◆ **Instructions to follow**
Using the records that follow, copy every line containing the word "bottom".

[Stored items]
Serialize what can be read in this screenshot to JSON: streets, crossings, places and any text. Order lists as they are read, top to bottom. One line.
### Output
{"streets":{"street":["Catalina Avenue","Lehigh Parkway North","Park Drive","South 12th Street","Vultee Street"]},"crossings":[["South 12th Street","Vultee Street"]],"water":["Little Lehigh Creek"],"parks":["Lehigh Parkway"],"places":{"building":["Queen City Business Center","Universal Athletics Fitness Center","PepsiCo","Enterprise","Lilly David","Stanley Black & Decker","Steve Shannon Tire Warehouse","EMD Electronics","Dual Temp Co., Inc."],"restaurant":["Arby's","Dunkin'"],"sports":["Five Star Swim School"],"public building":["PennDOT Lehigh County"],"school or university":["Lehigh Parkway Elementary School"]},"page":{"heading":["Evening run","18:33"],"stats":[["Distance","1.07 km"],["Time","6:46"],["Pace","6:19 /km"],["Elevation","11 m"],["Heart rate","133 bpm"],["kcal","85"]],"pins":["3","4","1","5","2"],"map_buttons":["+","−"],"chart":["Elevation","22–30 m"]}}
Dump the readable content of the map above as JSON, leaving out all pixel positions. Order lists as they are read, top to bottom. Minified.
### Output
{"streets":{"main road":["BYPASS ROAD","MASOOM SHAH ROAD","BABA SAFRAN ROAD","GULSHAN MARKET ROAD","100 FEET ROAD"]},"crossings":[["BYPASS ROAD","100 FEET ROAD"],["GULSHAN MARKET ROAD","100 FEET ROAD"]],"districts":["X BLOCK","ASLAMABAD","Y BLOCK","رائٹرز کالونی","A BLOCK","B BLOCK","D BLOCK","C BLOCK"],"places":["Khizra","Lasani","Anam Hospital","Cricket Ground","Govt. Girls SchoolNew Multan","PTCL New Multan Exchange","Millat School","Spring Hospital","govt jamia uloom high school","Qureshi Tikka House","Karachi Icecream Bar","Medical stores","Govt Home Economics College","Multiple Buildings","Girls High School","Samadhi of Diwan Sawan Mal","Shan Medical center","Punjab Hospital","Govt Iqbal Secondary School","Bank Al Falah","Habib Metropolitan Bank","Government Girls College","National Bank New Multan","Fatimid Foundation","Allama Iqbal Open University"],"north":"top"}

◆ **Result of the exercise**
Serialize what can be read in this screenshot to JSON: streets, crossings, places and any text. Order lists as they are read, top to bottom. One line.
Dump the readable content of the map above as JSON, leaving out all pixel positions. Order lists as they are read, top to bottom. Minified.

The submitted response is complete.